Kreak merupakan gabungan dari 2 kata dalam Bahasa Jawa, yaitu kere dan mayak. Kere berarti miskin, dan mayak berarti banyak tingkah. Awalnya, istilah kreak hanya digunakan untuk mengategorikan orang-orang yang norak secara fashion tapi ingin terlihat keren di depan publik. Tapi, entah mengapa, sekarang definisinya bergeser menjadi sebutan untuk para anomali yang meresahkan masyarakat sekitar.
Lantas, apa sebenarnya kreak itu, bagaimana cara kerja mereka, dan kenapa mereka melakukannya?
Dewasa ini, kreak lebih sering disama-artikan dengan klitih, gangster, dan lain sebagainya. Mereka adalah sekumpulan manusia-manusia yang minim pendidikan dan memiliki ego setinggi langit yang kerjaannya hanya sekadar tawuran, membuat kerusuhan, dan yang terbaru, melakukan penyerangan kepada orang-orang secara acak di suatu tempat/wilayah tertentu.
Aku pribadi merasa bahwa, sepertinya, eksistensi dari perkumpulan pemuda caper ini eksis di setiap kabupaten/kota di Indonesia. Ini bisa terjadi karena pada dasarnya, mereka hanyalah sekumpulan anak muda yang haus akan validasi dan perhatian dari orang lain. Tapi, karena tidak adanya orang 'baik' yang sudi untuk membimbing dan mengarahkan mereka dalam mencapai apa yang mereka tuju melalui jalan yang baik dan benar, akhirnya para influencer yang tidak bertanggung jawab menjadi role model pilihan mereka.
Hal ini dibuktikan dengan banyaknya anak muda bermasalah yang menjadikan sesosok "Katak Bhizer" sebagai idola mereka. Kebanyakan dari mereka merasa terinspirasi dan termotivasi oleh cerita idolanya itu yang berhasil menjatuhkan puluhan orang seorang diri. Mereka menganggap bahwa mengalahkan banyak orang dalam perkelahian merupakan sebuah hal yang keren. Padahal, jikalau kita mau menggunakan otak kita sedikit sahaja, seharusnya kita merasa aneh ketika mendengar sebuah cerita yang "too good to be true" seperti itu.
Dampaknya, yang membuatku merasa benar-benar terganggu, adalah meningkatnya aktivitas meresahkan dan membahayakan dari para kreak ini di Kota Semarang dan sekitarnya. Fenomena ANOMALI ini diawali dengan tewasnya seorang mahasiswa tak bersalah dalam kasus pembacokan oleh orang yang tidak korban kenal yang terjadi di sekitar Taman Sampangan, Semarang. Lalu, teror dari para kreak ini semakin merajalela di daerah sekitar kampus UNNES dan UNDIP sebelum akhirnya menyebar sampai ke hampir seluruh penjuru kota. Bahkan, karena hal ini, banyak sekolah yang sampai-harus merilis peringatan kepada para wali murid untuk memastikan anak perwaliannya sudah berada di rumah sebelum pukul 9 malam.
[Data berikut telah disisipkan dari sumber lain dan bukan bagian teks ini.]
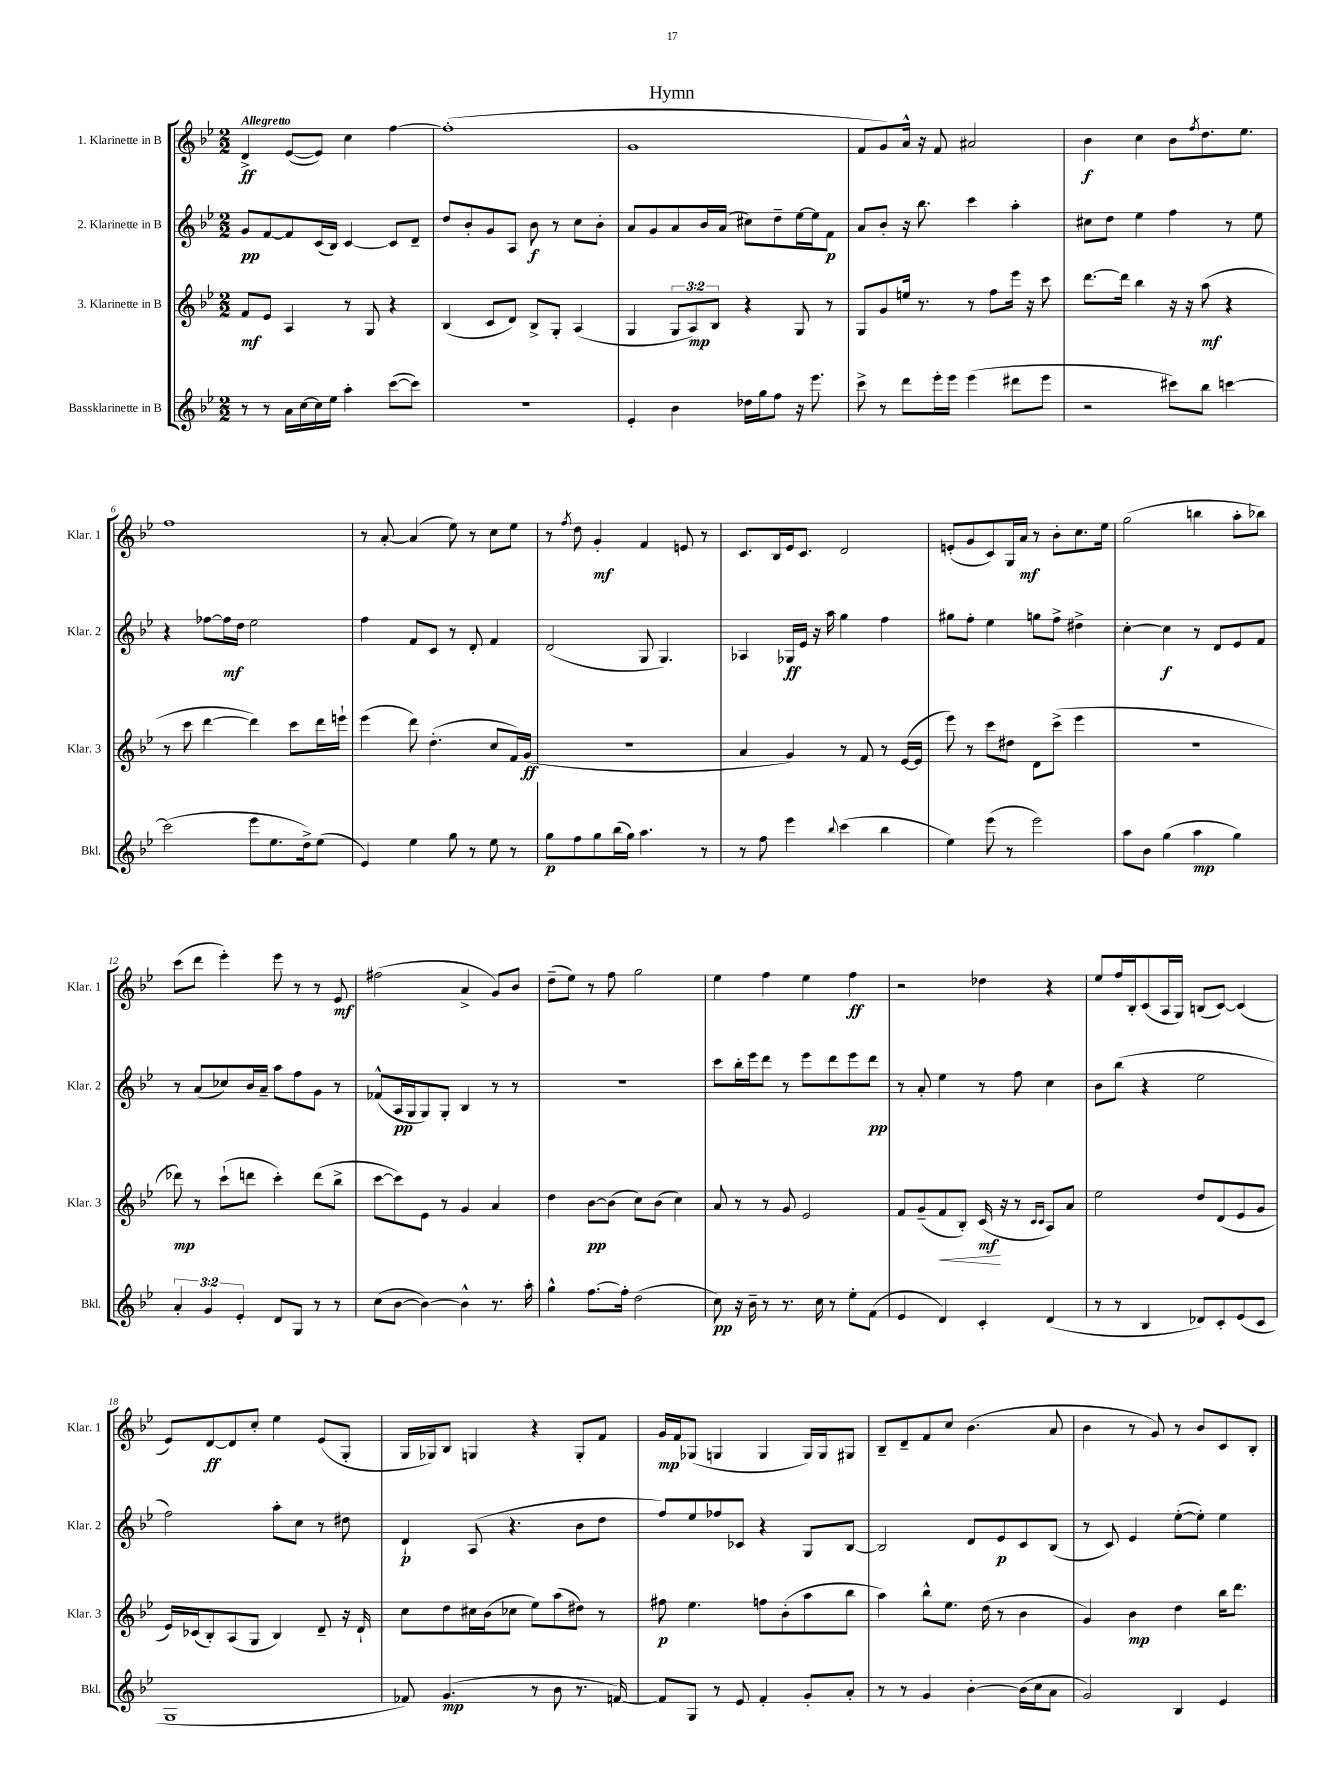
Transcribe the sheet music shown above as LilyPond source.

\header { title = "Hymn" }
<<
\new StaffGroup <<
\new Staff = "s0" \with { instrumentName = "1. Klarinette in B" shortInstrumentName = "Klar. 1" } {
    \clef treble \key bes \major \numericTimeSignature \time 2/2 \tempo "Allegretto"
    d'4->\ff ees'8~( ees'8) c''4 f''4~ |
    f''1-.( |
    g'1 |
    f'8 g'8) a'16-^ r16 f'8 ais'2 |
    bes'4\f c''4 bes'8 \acciaccatura { f''8 } d''8. ees''8. |
    f''1 |
    r8 a'8~-. a'4( ees''8) r8 c''8 ees''8 |
    r8 \acciaccatura { f''8 } d''8 g'4-.\mf f'4 e'8 r8 |
    c'8. bes16 ees'16 c'8. d'2 |
    e'8-.( g'8 c'8) g16 a'16\mf r8 bes'8-. c''8. ees''16 |
    g''2( b''4 a''8-. bes''8) |
    c'''8( d'''8 ees'''4-.) ees'''8 r8 r8 ees'8\mf |
    fis''2( a'4-> g'8) bes'8 |
    d''8--( ees''8) r8 f''8 g''2 |
    ees''4 f''4 ees''4 f''4\ff |
    r2 des''4 r4 |
    ees''8 f''16 bes16-. c'8( a16 g16) b8( c'8~) c'4( |
    ees'8) d'8~\ff d'8 c''8-. ees''4 ees'8( g8-. |
    g16 ges16) bes8 g4 r4 g8-. f'8 |
    g'16\mp f'16 ges8( g4 g4 g16) g16 gis8 |
    bes8-- d'8-- f'8 c''8 bes'4.( a'8 |
    bes'4 r8 g'8) r8 bes'8 c'8 bes8-. \bar "|." |
}
\new Staff = "s1" \with { instrumentName = "2. Klarinette in B" shortInstrumentName = "Klar. 2" } {
    \clef treble \key bes \major \numericTimeSignature \time 2/2
    g'8\pp f'8~ f'8 c'16( bes16) c'4~ c'8 d'8-- |
    d''8 bes'8-. g'8 a8 bes'8\f r8 c''8 bes'8-. |
    a'8 g'8 a'8 bes'16 a'16( cis''8) d''8-- ees''16~ ees''16 f'8\p |
    a'8 bes'8-. r16 bes''8. c'''4 a''4-. |
    cis''8 d''8 ees''4 f''4 r8 ees''8 |
    r4 fes''8~ fes''16\mf d''16 ees''2 |
    f''4 f'8 c'8 r8 d'8-. f'4 |
    d'2( g8 g4.) |
    aes4 ges16\ff ees'16 r16 a''16 g''4 f''4 |
    gis''8 f''8-. ees''4 g''8 f''8-> dis''4-> |
    c''4~-. c''4\f r8 d'8 ees'8 f'8 |
    r8 a'8( ces''8) bes'16 a'16-- a''8 f''8 g'8 r8 |
    fes'8-^( a16\pp g16 g8) g8-. bes4 r8 r8 |
    r1 |
    c'''8 bes''16-. ees'''16 d'''8 r8 ees'''8 d'''8 ees'''8 d'''8\pp |
    r8 a'8-. ees''4 r8 f''8 c''4 |
    bes'8 bes''8( r4 ees''2 |
    f''2) a''8-. c''8 r8 dis''8 |
    d'4-!\p a8( r4. bes'8 d''8 |
    f''8) ees''8 fes''8 ces'8 r4 g8 bes8~ |
    bes2 d'8 ees'8\p c'8 bes8( |
    r8 c'8) ees'4 ees''8~-.( ees''8-.) ees''4 \bar "|." |
}
\new Staff = "s2" \with { instrumentName = "3. Klarinette in B" shortInstrumentName = "Klar. 3" } {
    \clef treble \key bes \major \numericTimeSignature \time 2/2 \override Staff.TupletNumber.text = #tuplet-number::calc-fraction-text
    f'8\mf ees'8 a4 r8 g8 r4 |
    bes4( c'8 d'8) bes8-> g8-. a4( |
    g4 \tuplet 3/2 { g8 a8\mp) bes8 } r4 g8 r8 |
    g8 g'8 e''16 r8. r8 f''8 ees'''16 r16 c'''8 |
    d'''8.~ d'''16 bes''4 r16 r16 a''8\mf( r4 |
    r8 c'''8 d'''4~ d'''4) c'''8 d'''16 e'''16-! |
    ees'''4( d'''8) d''4.-.( c''8 f'16) g'16\ff( |
    R1 |
    a'4 g'4) r8 f'8 r8 ees'16~( ees'16 |
    ees'''8) r8 c'''8 dis''8 d'8 c'''8->( ees'''4 |
    R1 |
    des'''8\mp) r8 c'''8-!( d'''8 c'''4-.) d'''8( bes''8-> |
    c'''8~ c'''8) ees'8 r8 g'4 a'4 |
    d''4 bes'8~\pp bes'8( c''8) bes'8( c''4) |
    a'8 r8 r8 g'8 ees'2 |
    f'8 g'8--( f'8\< bes8-.) c'16\mf\!( r16 r8 \grace { c'16 c'16 } a8) a'8 |
    ees''2 d''8 d'8( ees'8 g'8 |
    ees'16) ces'16( bes8-.) a8( g8 bes4) d'8-- r16 d'16-! |
    c''8 d''8 cis''16 bes'16( ces''8 ees''8) a''8( dis''8) r8 |
    fis''8\p ees''4. f''8 bes'8-.( a''8 bes''8 |
    a''4) bes''8-^ ees''8. d''16( r8 bes'4 |
    g'4) bes'4\mp d''4 bes''16 d'''8. \bar "|." |
}
\new Staff = "s3" \with { instrumentName = "Bassklarinette in B" shortInstrumentName = "Bkl." } {
    \clef treble \key bes \major \numericTimeSignature \time 2/2 \override Staff.TupletNumber.text = #tuplet-number::calc-fraction-text
    r8 r8 a'16 c''16~ c''16 ees''16 a''4-. c'''8~( c'''8) |
    r1 |
    ees'4-. bes'4 des''16 g''16 f''8 r16 ees'''8. |
    c'''8-> r8 d'''8 ees'''16-. ees'''16 ees'''4( dis'''8 ees'''8 |
    r2 cis'''8) bes''8 c'''4~ |
    c'''2( ees'''8 ees''8. d''16->) ees''8( |
    ees'4) ees''4 g''8 r8 ees''8 r8 |
    g''8\p f''8 g''8 bes''16( g''16) a''4. r8 |
    r8 f''8 ees'''4 \appoggiatura { bes''8 } c'''4( bes''4 |
    ees''4) ees'''8( r8 ees'''2) |
    a''8 bes'8 g''4( a''4\mp g''4) |
    \tuplet 3/2 { a'4-. g'4 ees'4-. } d'8 g8 r8 r8 |
    c''8( bes'8~ bes'4~) bes'4-^ r8. a''16-. |
    g''4-^ f''8.~ f''16-. d''2( |
    c''8\pp) r16 bes'16-- r8 r8. c''16 r8 ees''8-. f'8( |
    ees'4 d'4) c'4-. d'4( |
    r8 r8 bes4 des'8) c'8-. ees'8( c'8 |
    g1 |
    fes'8) g'4.\mp( r8 bes'8 r8. f'16~) |
    f'8 g8 r8 ees'8 f'4-. g'8-. a'8-. |
    r8 r8 g'4 bes'4~-. bes'16( c''16 a'8 |
    g'2) bes4 ees'4 \bar "|." |
}
>>
>>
Tentu sahaja, fenomena anomali ini menimbulkan banyak sekali pertanyaan tentang kenapa dan apa sahaja yang mendasari hal ini bisa terjadi?
Jikalau menilik dari sosial media, tidak sedikit orang yang menyangkut-pautkan fenomena ini sebagai akibat dari meningkatnya degradasi moral para pemuda di Indonesia. Menurut Datu Jatmiko dalam paper Kajian Ilmiah Mata Kuliah Umum nya, kenakalan remaja yang bersifat psikotis, ekstrem, dan melanggar hukum bisa terjadi karena intelektualitas para remaja tersebut tidak berfungsi sehingga terjadi pembekuan moral yang kronis.
Selain itu, berdasarkan acuan dari buku yang ditulis oleh Thomas Lickona dengan judul "Educating for Character: How Our Schools Can Teach Respect and Responsibility", disebutkan bahwa ciri-ciri dari degradasi moral pada sekelompok orang adalah dengan mereka melakukan tindak kriminal, tidak sportif dalam perbuatan, pencurian, melanggar aturan, tawuran antar siswa, tidak menghargai orang lain, sikap perusakan diri, keinginan seksual diluar nikah, penggunaan bahasa kotor, dan pemakaian obat terlarang/narkoba.
Seharusnya, dari sini kita dapat menyimpulkan bahwa gagalnya sistem pendidikan dalam mengolah intelektualitas para siswa, baik dalam hal pelajaran, adab, etika, maupun empati yang melibatkan proses "emotional control", menjadi salah satu penyebab utama akan mengapa fenomena anomali ini terjadi.